Setelah berkonsultasi dengan para pemangku kepentingan, bank sentral telah mengeluarkan 244 Petunjuk Utama (Master Directive/MDs) yang menggabungkan arahan-arahan yang saat ini dikelola oleh Departemen Regulasi berdasarkan ‘sebagaimana adanya’.
Instruksi ini dikeluarkan secara terpisah untuk 11 jenis entitas yang diatur dan disusun secara harmonis ke dalam bidang peraturan yang berbeda.
244 Petunjuk Utama berisi tujuh MD baru tentang “Otorisasi Saluran Perbankan Digital” untuk tujuh jenis RE.
Ketujuh BPR tersebut adalah: bank umum, bank pembiayaan kecil, bank pembayaran, bank daerah, BPR daerah, bank koperasi perkotaan, dan bank koperasi perdesaan.
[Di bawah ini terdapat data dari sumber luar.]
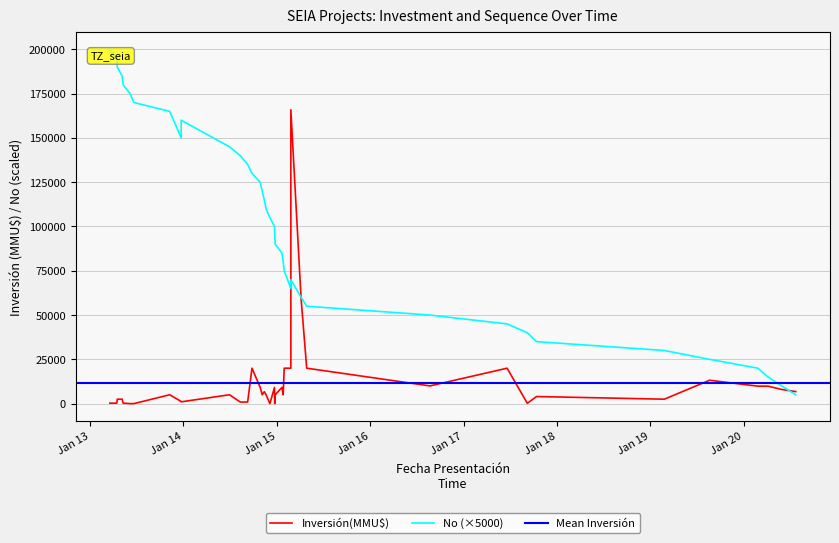

Approximately how many times larger is the value at 06/05/2013 compared to 06/04/2020?

0.1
Arahan baru pada saluran perbankan digital akan berlaku mulai 1 Januari 2026.
@media (lebar maksimal: 769 piksel) { .thumbnailWrapper{ lebar:6.62rem !penting; } .Baca juga titleImage{ min-width: 81px ! penting; tinggi minimum: 81 piksel !penting; } .alsoReadMainTitleText{ukuran font: 14 piksel !penting; tinggi garis: 20px !penting; } .alsoReadHeadText{ukuran font: 24 piksel !penting; tinggi garis: 20px !penting; } }

Arahan tersebut terutama berkaitan dengan kebijakan dan prosedur, kriteria kelayakan untuk menyediakan berbagai layanan, pedoman tentang masalah teknis dalam perbankan digital, kepatuhan, perilaku nasabah, dan pengecualian.
Sesuai arahan tersebut, semua RE harus menerapkan kebijakan yang komprehensif untuk semua saluran perbankan digital, dengan mempertimbangkan semua persyaratan hukum dan peraturan (termasuk pengelolaan likuiditas dan risiko operasional dalam skenario perbankan digital).
Saluran perbankan digital mengacu pada mode yang disediakan oleh bank untuk transaksi keuangan dan perbankan lainnya melalui situs web (Internet banking), telepon seluler (mobile banking) atau perangkat/peralatan elektronik nasabah, termasuk otomatisasi proses tingkat signifikan dan/atau antarmuka dengan lembaga/entitas lain.
Langkah ini merupakan pembalikan sebagian dari rancangan peraturan yang dirilis pada bulan Juli, yang akan melarang bank menampilkan produk pihak ketiga di saluran digital.
Bagi nasabah, perubahan ini berarti penawaran umum seperti asuransi, reksa dana, skema pemerintah, dan produk lain yang sudah mereka lihat di cabang akan terus terlihat dalam net-banking dan aplikasi seluler, meskipun hanya setelah login. Antarmuka pra-login diharapkan sebagian besar bebas dari promosi semacam itu.
RBI juga membatalkan skema sebelumnya yang mewajibkan bank untuk meminta persetujuan setiap kali mereka memperkenalkan saluran digital baru. “Perlunya persetujuan terlebih dahulu untuk saluran tambahan apa pun (telah dihapus) karena bank perlu menyediakan saluran digital,” kata regulator.
Dalam pedoman akhir yang dikeluarkan pada hari Jumat, RBI mengatakan bank dapat menampilkan “hanya produk-produk yang secara khusus diizinkan untuk ditangani oleh bank” setelah pelanggan masuk, termasuk skema pemerintah dan produk keuangan pihak ketiga di mana bank tersebut merupakan distributor resmi.
“Hanya produk dan layanan yang memungkinkan pelanggan untuk ditawarkan melalui antarmuka pelanggan cabang… yang dapat tersedia bagi pelanggan untuk melihat pasca login,” kata RBI.
Keputusan ini kemungkinan akan mempercepat peluncuran aplikasi baru, peningkatan antarmuka, dan format digital eksperimental, sebuah perubahan yang dapat berdampak pada pengalaman nasabah karena bank melakukan iterasi lebih cepat.